Are you an angry person? Do you feel that your anger and mood swings are destroying your relationship with your partner? Is your anger controlling you so much that it’s also destroying your happy moments? Anger can be a destructive emotion that can rear its head anytime. Anger can make you lose your mind, your temper, respect, relationships and also a whole lot of other things including your well-being and your self. In extreme cases, it can even make you lose your freedom and in the worst-case scenario, your life.
Anger is one of the most difficult emotions to come to terms with. Everyone gets angry sometimes as it’s a natural feeling. It’s important to handle anger and manage it so that your relationships are healthy and lead to a better and happier life. Most importantly, we mustn’t allow anger to control us.
Mental health experts advise us that we should express our anger immediately rather than keeping it inside of ourselves. They believe that sounding out our anger will help relieve built up emotions. It’s the pressure cooker effect, you have to let out steam or the pressure will build up. But what if you turn off the flame to begin with?
Latest research, however, has gone a few steps further to reveal that expressing anger can be very harmful, making you prone to hypertension, strokes and even heart attacks. In fact, most often anger stems from an attitude or belief, which might be insecurity or condemnation. Strongly expressing our anger only serves to strengthen the feeling and make the situation worse.
Intimidation might be just one of the milder outcomes when one resorts to expressing anger. It is harder to escape the anger cycle. The momentary relief gained by expressing oneself is short-term and is followed by remorse, then by resentment, irritation and from there, one is just a step away from anger. Physical or verbal abuse follows. Fear and hostility or fury might build up in the person at the receiving end who could be suppressing anger toward you.
Reacting to anger by either suppressing anger or repressing anger has its own dangers.
Continuous suppression of anger leads to resentment. Resentment is like poison. Suppressing anger can also take a severe toll on emotional, mental and physical health, just like repression, which refers to the act of immediately putting the event out of the mind.
People who generally suppress anger tend to find release and relief through unhealthy methods that could eventually lead to destructive habits like smoking, alcohol or drugs. Some others seek recourse through junk food or become couch potatoes. These superficial and unhealthy remedies come with dangerous side effects. They might help you forget but they don’t make the problems go away.
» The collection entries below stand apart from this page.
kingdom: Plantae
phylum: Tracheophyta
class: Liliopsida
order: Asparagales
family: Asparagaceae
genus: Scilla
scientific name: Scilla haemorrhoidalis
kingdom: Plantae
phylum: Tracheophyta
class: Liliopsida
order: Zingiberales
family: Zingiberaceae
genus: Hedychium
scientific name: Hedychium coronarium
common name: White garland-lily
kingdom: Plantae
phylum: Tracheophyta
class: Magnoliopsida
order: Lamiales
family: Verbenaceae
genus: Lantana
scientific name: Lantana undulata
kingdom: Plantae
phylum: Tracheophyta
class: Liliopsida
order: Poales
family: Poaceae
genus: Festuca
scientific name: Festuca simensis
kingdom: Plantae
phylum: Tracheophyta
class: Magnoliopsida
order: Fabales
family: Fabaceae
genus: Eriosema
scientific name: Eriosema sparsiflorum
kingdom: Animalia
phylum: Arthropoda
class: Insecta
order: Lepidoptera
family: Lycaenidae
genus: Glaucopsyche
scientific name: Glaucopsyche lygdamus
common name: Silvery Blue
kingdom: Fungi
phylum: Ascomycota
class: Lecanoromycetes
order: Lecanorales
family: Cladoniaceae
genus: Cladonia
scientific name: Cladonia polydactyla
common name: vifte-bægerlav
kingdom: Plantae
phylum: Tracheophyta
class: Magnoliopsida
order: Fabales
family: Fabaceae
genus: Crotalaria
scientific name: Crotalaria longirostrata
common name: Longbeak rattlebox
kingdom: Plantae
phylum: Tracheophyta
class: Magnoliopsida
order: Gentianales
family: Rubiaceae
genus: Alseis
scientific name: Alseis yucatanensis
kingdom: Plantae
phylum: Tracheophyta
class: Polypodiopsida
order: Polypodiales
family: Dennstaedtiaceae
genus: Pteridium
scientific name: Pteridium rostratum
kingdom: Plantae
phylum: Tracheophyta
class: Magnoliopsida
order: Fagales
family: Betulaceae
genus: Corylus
Another side effect of suppressing anger would be that it would make itself felt in other negative behaviors like cynicism, backbiting, revenge, faultfinding, etc. or detrimental conditions like depression, self-hatred or persecution complex.
Research has conclusively proved that suppressing anger can cause feelings of tiredness, can lower immunity levels and bring on colds, headaches, ulcers, backaches, bowel troubles, skin problems and also lead to other major health problems like tumors, cancer or heart attacks.
Managing anger is about adopting techniques that will help you handle yourself better and control your reactions by reducing the escalation of emotional feelings and also the physiological arousal that anger causes.
It’s important to remember that only you have the power to change yourself for the better and that you can’t change others. You have to stand up and take responsibility for yourself and your actions.
Anger starts first with having angry thoughts while depression comes from anger that has been suppressed inside of you. If you have trouble resolving issues, a therapist could help. A psychologist could provide you with techniques that work for you that can transform your thinking. Dealing with anger also involves giving people the chance to put their side of the story, so they not only feel valued but get to vent their anger in a healthy way.